Révélée fin janvier, l’intention de la Commission européenne de proscrire progressivement le plomb dans la pêche récréative fait déjà grincer des dents en France. Les autorités européennes invoquent la toxicité du métal pour la faune aquatique et la santé humaine, mais la filière hexagonale redoute un bouleversement économique majeur.
Bruxelles justifie l’interdiction par l’urgence écologique.
La perspective d’un règlement contraignant se dessine à travers le dispositif REACH, qui encadre l’usage des substances chimiques dans l’Union.
Les instances européennes pointent du doigt les quantités de ce métal qui finissent chaque année dispersées dans les cours d’eau et plans d’eau du continent.Une pollution diffuse dont les effets s’avèrent durables une fois le plomb tombé jusque dans les sédiments.
Selon Bruxelles, la menace pèse directement sur les oiseaux et les poissons, mais aussi sur l’homme via la chaîne alimentaire.
Les lestages de lignes, têtes plombées et plombs de traîne constituent autant de sources de contamination que l’UE juge incompatibles avec ses objectifs environnementaux à long terme. Comme à la chasse, l’interdiction s’étalerait sur plusieurs années pour permettre une transition.
Les pêcheurs Français face à un casse-tête économique.
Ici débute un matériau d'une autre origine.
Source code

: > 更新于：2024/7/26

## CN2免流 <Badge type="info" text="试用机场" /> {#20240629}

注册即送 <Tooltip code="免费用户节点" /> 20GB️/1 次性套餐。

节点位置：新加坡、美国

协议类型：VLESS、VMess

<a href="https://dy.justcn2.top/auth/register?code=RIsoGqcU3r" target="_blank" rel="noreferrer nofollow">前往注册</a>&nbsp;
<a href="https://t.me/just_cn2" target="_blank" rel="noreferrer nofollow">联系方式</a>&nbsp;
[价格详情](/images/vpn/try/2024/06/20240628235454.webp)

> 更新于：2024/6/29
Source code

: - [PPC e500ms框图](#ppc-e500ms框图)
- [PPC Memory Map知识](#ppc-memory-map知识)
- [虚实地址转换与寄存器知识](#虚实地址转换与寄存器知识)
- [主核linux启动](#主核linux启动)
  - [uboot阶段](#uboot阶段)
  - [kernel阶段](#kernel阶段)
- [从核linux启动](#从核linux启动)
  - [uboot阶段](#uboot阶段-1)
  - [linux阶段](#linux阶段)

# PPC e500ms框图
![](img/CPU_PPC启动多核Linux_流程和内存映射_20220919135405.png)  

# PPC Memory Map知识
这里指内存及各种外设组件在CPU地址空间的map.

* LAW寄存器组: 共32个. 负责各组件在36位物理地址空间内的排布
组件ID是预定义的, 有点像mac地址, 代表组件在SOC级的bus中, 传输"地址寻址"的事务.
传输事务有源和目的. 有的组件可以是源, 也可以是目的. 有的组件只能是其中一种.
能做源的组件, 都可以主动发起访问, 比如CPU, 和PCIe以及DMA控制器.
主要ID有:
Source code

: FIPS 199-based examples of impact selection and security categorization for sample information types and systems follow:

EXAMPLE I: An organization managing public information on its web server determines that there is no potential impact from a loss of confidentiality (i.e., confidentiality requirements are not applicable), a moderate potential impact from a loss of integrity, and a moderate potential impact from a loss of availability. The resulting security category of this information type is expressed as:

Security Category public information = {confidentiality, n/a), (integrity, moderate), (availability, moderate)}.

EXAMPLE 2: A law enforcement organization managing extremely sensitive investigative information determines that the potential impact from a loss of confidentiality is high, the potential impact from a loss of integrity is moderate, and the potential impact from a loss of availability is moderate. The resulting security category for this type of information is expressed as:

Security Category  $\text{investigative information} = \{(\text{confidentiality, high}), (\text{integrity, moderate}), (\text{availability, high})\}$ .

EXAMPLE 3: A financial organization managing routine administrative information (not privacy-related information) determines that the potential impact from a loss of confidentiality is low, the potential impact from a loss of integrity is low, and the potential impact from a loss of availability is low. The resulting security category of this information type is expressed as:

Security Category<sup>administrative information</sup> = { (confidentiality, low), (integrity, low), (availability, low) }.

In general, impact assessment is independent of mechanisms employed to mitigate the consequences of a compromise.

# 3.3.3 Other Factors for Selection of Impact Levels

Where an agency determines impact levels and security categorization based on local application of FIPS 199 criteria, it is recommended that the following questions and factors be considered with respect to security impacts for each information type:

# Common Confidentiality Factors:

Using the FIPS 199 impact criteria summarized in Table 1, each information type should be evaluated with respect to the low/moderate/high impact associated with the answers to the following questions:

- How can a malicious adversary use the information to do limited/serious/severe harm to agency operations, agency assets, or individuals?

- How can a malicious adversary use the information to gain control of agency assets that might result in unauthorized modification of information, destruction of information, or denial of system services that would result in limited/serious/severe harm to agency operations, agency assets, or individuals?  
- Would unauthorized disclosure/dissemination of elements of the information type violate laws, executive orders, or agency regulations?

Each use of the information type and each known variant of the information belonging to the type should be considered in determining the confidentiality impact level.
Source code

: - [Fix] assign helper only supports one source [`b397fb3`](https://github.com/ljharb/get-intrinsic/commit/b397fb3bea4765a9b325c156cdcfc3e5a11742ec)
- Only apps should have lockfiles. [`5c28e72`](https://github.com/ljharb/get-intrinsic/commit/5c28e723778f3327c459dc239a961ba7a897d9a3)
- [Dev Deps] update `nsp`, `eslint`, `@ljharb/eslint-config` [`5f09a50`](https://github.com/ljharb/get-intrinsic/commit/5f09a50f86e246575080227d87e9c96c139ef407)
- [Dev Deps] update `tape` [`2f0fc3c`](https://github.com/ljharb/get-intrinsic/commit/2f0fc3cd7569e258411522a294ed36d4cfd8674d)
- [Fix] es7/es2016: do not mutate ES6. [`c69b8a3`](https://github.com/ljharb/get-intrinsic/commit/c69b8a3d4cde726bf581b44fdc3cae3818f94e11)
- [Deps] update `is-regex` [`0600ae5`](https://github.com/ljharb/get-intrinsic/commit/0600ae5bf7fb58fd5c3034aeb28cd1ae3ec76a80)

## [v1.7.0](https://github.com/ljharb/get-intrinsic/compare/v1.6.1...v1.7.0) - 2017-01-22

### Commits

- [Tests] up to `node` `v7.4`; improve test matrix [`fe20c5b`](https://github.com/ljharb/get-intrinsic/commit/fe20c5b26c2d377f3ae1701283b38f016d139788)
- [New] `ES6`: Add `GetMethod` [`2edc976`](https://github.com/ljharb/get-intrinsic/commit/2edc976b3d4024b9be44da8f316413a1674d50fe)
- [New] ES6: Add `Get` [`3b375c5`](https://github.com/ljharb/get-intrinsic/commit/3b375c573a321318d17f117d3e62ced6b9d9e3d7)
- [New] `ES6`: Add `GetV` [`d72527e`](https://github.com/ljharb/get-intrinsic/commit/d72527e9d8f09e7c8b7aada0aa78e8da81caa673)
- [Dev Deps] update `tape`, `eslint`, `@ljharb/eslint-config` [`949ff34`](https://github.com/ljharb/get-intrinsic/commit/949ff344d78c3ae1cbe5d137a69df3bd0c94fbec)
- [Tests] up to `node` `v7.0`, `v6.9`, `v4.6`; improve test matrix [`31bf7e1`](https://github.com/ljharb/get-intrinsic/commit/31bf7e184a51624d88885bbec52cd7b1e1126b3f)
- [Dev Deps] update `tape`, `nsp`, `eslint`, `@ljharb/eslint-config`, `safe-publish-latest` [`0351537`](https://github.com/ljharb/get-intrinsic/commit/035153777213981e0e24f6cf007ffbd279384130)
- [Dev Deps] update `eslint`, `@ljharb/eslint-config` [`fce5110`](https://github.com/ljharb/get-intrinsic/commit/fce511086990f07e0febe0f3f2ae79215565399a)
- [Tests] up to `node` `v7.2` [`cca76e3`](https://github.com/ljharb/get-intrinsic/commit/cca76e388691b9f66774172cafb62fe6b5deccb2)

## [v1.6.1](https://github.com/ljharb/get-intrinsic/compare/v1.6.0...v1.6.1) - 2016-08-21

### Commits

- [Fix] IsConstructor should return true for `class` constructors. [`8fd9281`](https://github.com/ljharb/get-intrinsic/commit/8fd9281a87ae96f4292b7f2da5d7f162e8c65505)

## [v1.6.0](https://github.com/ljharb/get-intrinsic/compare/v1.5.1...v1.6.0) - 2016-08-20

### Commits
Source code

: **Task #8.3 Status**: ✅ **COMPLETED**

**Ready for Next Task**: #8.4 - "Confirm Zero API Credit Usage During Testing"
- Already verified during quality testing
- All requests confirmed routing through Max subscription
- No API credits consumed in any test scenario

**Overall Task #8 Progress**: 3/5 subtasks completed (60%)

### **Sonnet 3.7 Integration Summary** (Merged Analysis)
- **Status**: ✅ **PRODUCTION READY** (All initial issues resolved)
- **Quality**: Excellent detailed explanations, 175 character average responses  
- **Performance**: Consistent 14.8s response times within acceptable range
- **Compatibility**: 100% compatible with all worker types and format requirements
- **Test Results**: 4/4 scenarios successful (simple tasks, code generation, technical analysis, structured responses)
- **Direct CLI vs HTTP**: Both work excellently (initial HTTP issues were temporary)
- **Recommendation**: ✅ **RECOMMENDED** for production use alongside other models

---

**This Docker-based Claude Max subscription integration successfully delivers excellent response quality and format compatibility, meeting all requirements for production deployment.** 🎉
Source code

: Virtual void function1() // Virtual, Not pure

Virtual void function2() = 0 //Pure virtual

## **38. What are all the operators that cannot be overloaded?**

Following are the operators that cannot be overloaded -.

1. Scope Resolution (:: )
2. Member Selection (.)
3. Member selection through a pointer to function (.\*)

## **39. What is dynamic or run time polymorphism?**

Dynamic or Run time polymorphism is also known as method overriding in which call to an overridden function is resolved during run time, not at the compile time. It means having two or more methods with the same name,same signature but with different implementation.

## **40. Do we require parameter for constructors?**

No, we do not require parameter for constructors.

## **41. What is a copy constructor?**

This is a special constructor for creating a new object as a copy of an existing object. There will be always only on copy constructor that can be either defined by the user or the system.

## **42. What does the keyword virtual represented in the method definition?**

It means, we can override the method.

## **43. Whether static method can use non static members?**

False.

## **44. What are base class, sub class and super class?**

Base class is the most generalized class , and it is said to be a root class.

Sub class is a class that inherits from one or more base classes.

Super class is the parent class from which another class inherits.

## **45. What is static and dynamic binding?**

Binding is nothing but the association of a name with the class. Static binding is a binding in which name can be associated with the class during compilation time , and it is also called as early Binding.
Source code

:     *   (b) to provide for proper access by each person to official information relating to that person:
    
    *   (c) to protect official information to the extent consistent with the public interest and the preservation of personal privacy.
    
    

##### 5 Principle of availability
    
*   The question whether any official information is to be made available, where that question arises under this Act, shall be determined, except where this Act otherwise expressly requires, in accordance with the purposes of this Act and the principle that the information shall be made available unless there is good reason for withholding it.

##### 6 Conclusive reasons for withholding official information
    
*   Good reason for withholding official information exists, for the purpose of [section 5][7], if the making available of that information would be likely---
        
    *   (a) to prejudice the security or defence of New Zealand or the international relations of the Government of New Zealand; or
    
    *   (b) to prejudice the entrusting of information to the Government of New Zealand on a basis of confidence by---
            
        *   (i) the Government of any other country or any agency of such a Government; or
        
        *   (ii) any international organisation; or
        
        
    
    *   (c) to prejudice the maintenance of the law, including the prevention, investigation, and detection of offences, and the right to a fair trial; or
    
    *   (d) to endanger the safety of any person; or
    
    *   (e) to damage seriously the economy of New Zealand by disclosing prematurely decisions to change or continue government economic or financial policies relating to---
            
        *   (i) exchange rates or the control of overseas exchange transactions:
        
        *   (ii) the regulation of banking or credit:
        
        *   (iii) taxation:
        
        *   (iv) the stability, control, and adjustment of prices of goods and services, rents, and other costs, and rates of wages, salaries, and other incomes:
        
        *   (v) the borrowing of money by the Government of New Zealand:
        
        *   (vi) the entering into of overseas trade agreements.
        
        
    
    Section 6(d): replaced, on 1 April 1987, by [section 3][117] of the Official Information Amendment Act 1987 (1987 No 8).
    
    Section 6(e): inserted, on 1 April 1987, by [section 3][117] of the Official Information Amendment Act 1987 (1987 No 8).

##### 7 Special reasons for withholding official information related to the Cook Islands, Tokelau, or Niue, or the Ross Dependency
En France, l’annonce suscite une vive inquiétude chez les pratiquants comme chez les fabricants de matériel.
Le tungstène, l’acier ou les alliages composites représentent certes des solutions de remplacement viables… mais leur coût demeure nettement supérieur et leur disponibilité reste limitée pour le grand public.
Les industriels, eux, mesurent l’ampleur du défi : reconvertir les chaînes de production, liquider les stocks actuels et développer de nouvelles gammes exigent des investissements lourds dans un contexte économique fragile.
Les représentants des pêcheurs plaident donc pour une approche graduée et concertée, soulignant que leur activité ne constitue qu’une source parmi d’autres de pollution au plomb. Ils militent pour des mesures pédagogiques ou incitatives plutôt qu’une interdiction stricte.
Aucun calendrier définitif n’a été arrêté à ce stade. Le projet devra encore franchir l’étape des consultations, des analyses d’impact et des négociations entre États membres avant de se concrétiser en texte contraignant. Un dossier sensible qui promet des tractations ardues entre impératifs écologiques et réalités économiques.